High Noon was selected for preservation in the United States National Film Registry by the Library of Congress as “culturally, historically, or aesthetically significant” in 1989, the NFR’s first year of existence. An iconic film whose story has been partly or completely repeated in later film productions, the ending scenes especially inspired a next-to-endless number of later films, including but not just limited to westerns.

Plot

In Hadleyville, a small town in New Mexico Territory, Marshal Will Kane (Gary Cooper), newly married to Amy Fowler (Grace Kelly), prepares to retire.

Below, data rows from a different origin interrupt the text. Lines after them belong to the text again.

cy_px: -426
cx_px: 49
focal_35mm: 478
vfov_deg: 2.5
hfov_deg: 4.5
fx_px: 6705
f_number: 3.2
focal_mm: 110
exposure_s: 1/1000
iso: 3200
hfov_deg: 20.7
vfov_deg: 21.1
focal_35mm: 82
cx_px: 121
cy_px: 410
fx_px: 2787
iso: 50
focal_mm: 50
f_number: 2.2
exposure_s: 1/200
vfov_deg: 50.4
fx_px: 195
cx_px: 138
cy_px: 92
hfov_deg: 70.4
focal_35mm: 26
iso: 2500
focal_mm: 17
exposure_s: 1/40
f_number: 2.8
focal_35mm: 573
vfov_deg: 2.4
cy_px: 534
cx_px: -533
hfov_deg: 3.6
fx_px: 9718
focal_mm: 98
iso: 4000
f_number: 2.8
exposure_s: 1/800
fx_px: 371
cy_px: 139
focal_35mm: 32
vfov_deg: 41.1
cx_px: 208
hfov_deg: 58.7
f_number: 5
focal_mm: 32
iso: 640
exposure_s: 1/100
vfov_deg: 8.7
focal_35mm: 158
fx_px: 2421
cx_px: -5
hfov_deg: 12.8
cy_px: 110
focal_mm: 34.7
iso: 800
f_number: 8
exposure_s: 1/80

The happy couple will soon depart for a new life to raise a family and run a store in another town. However, word arrives that Frank Miller (Ian MacDonald), a vicious outlaw whom Kane sent to jail, has been released and will arrive on the noon train. Miller’s gang—his younger brother Ben (Sheb Wooley), Jack Colby (Lee Van Cleef), and Jim Pierce (Robert J. Wilke)—await his arrival at the train station; it is clear that Miller intends to exact revenge.

For Amy, a devout Quaker and pacifist, the solution is simple—leave town before Miller arrives, but Kane’s sense of duty and honor are strong. “They’re making me run,” he tells her. “I’ve never run from anybody before.” Besides, he says, Miller and his gang will hunt him down anyway. Amy gives Kane an ultimatum: She is leaving on the noon train, with or without him. While waiting at the hotel for the train, she meets Helen Ramírez (Katy Jurado), who was once Miller’s lover, and then Kane’s, and is leaving as well. Amy understands why Helen is fleeing, but the reverse is not true: Helen tells Amy that if Kane were her man, she would not abandon him in his hour of need.

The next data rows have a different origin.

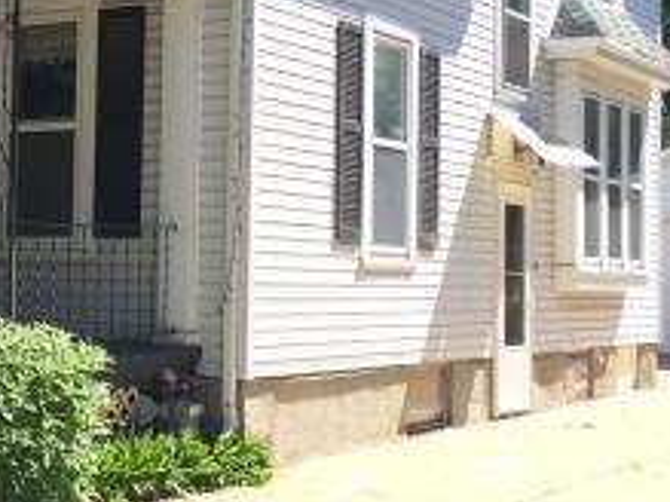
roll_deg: -0.6
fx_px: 1490
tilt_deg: +3.6
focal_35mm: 77
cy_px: 144
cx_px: 162
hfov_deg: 25.0
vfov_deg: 19.0
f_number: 2.2
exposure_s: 1/855
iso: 32
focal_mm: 4.15
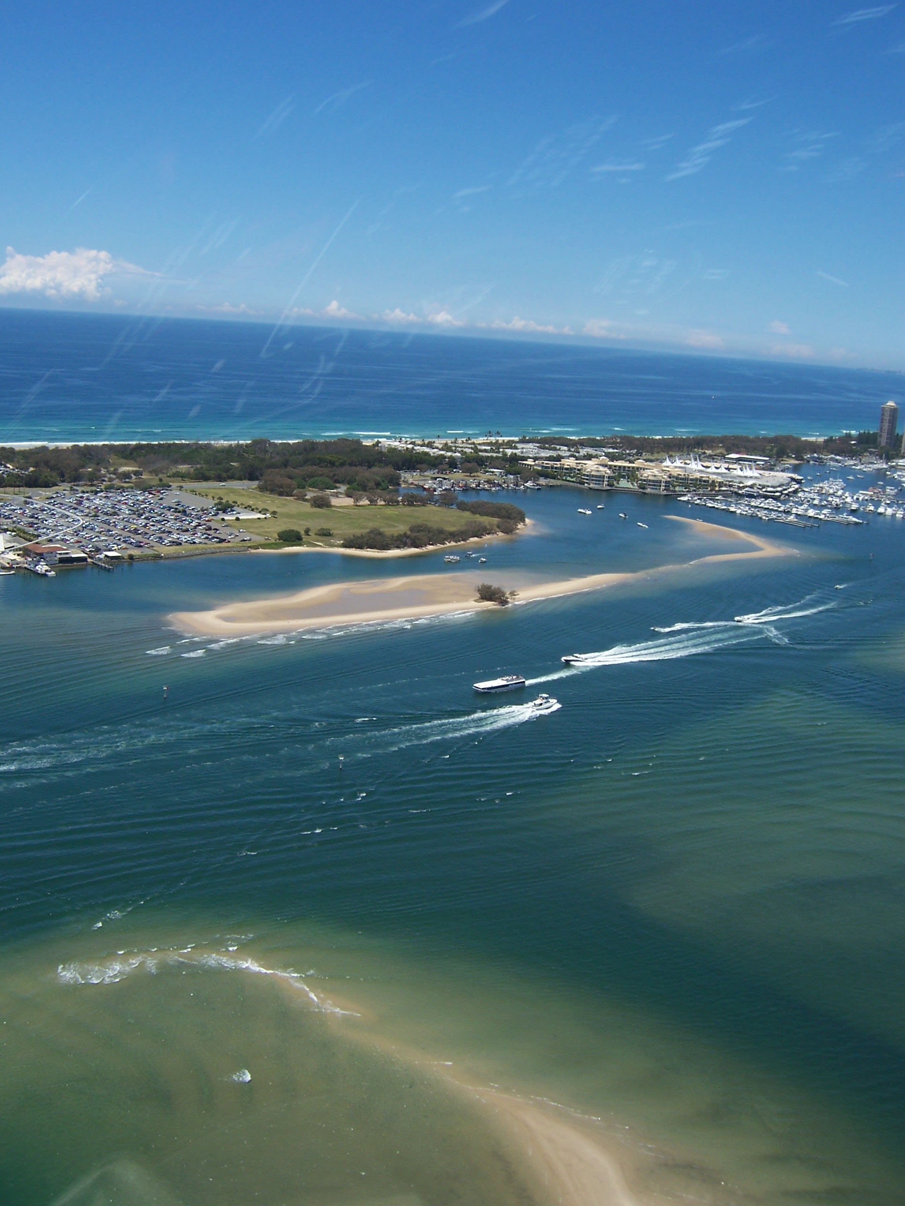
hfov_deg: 39.7
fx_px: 1255
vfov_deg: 51.4
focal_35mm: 36
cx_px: 452
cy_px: 603
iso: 80
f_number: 4.5
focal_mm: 6.2
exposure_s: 1/640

Kane’s efforts to round up a posse at the tavern, and then the church, are met with fear and hostility. Some townspeople, worried that a gunfight would damage the town’s reputation, urge Kane to avoid the confrontation entirely. Others are Miller’s friends, and resent that Kane cleaned up the town in the first place.

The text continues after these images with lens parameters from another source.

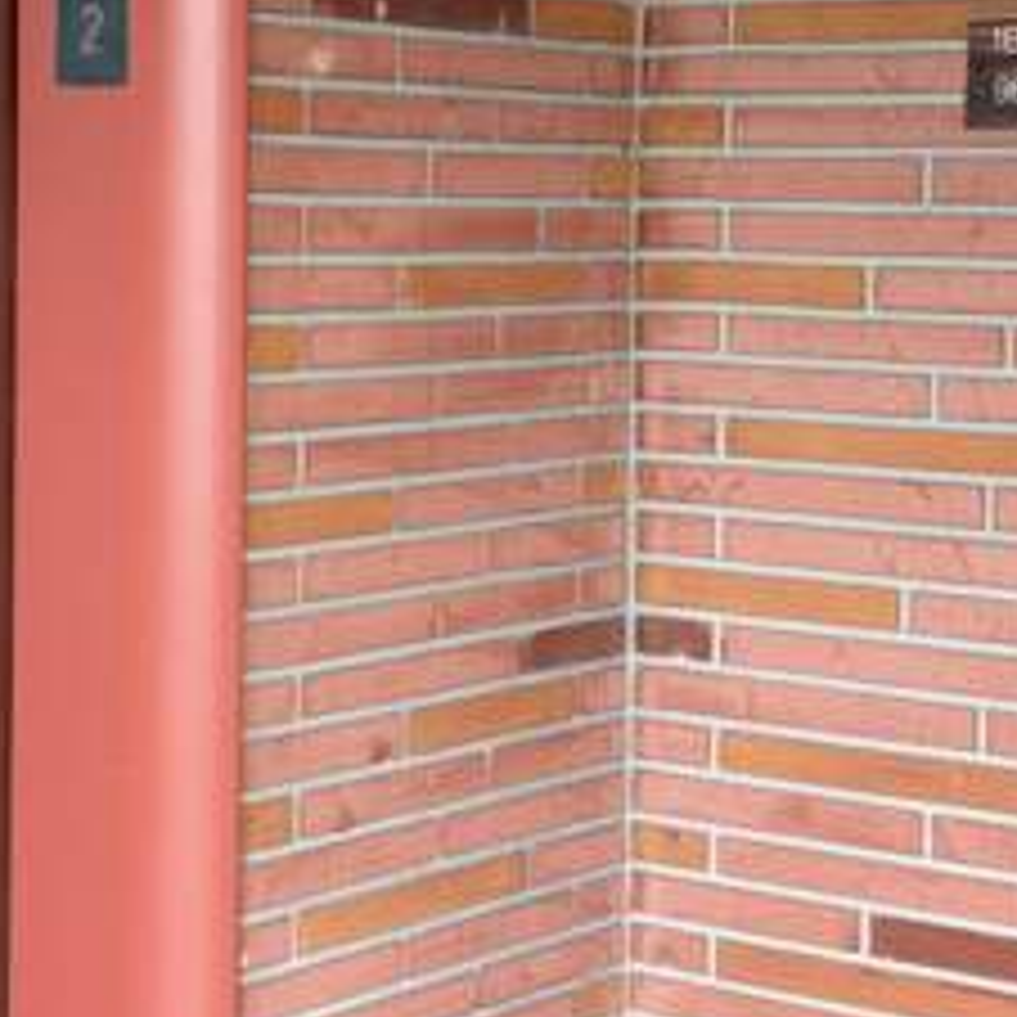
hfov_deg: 19.2
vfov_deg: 19.3
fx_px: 2992
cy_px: 367
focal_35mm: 90
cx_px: 320
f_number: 1.78
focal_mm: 6.76
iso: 50
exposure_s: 1/121
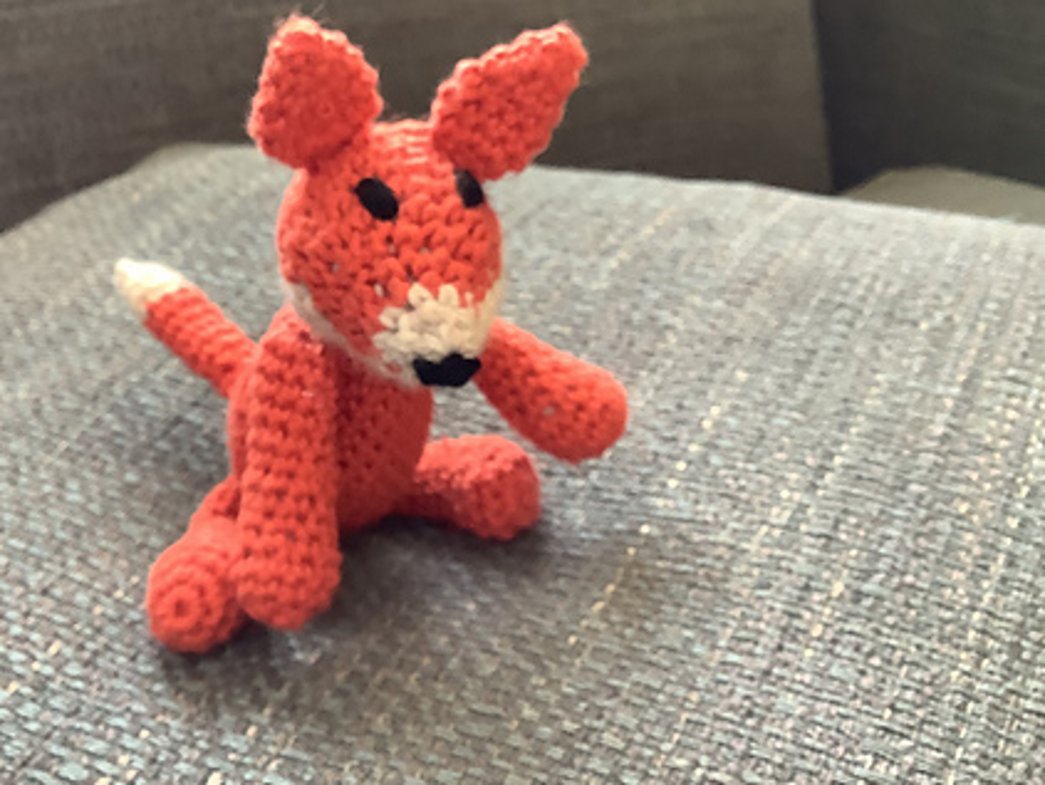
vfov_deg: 30.9
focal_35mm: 47
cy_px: 371
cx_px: 337
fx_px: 1420
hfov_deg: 39.9
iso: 125
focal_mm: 3.3
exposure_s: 1/50
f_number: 2.4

Kane’s young deputy Harvey Pell (Lloyd Bridges), who is bitter that Kane did not recommend him as his successor, says he will stand with Kane only if Kane goes to the city fathers and “puts the word in” for him. Kane rejects the quid pro quo, and Pell turns in his badge. Kane visits a series of old friends and allies, but none can (or will) help: his predecessor, Marshal Howe (Lon Chaney Jr.) is old and arthritic; Judge Percy Mettrick (Otto Kruger), who sentenced Miller, flees on horseback, and urges Kane to do the same; Herb Baker (James Millican) agrees to be deputized, but backs out when he realizes he is the only volunteer; Sam Fuller (Harry Morgan) hides in his house, sending his wife (Eve McVeagh) to the door to tell Kane he is not home. Jimmy (William Newell) is a good person and genuinely offers to help Will, but he is vision impaired, drunk and likely to get himself killed; Kane sends him home for his own safety. The other offer of aid comes from a fourteen-year-old boy; Kane admires his courage but rejects it as well.

At the stables, Pell saddles a horse and tries to persuade Kane to take it and leave town. Their conversation becomes an argument, and then a fist fight. Kane finally knocks his former deputy senseless, and returns to his office to write out his will as the clock ticks toward high noon. He then goes into the street to face Miller and his gang alone. In one of the most iconic shots in film history, the camera rises and widens to show Kane standing alone on a deserted street in a deserted town.

The gunfight begins. Kane guns down Ben Miller and Colby, but is wounded in the process. As the train is about to leave the station, Amy hears the gunfire, leaps off, and runs back to town. Choosing her husband’s life over her religious beliefs, she picks up the handgun hanging inside Kane’s office and shoots Pierce from behind, leaving only Frank Miller, who grabs Amy as a shield to force Kane into the open. Amy claws Miller’s face and he pushes her to the ground, giving Kane a clear shot, and he shoots Miller dead.

Kane helps his bride to her feet and they embrace. As the townspeople emerge and cluster around him, Kane throws his marshal’s star in the dirt and departs with Amy on their wagon.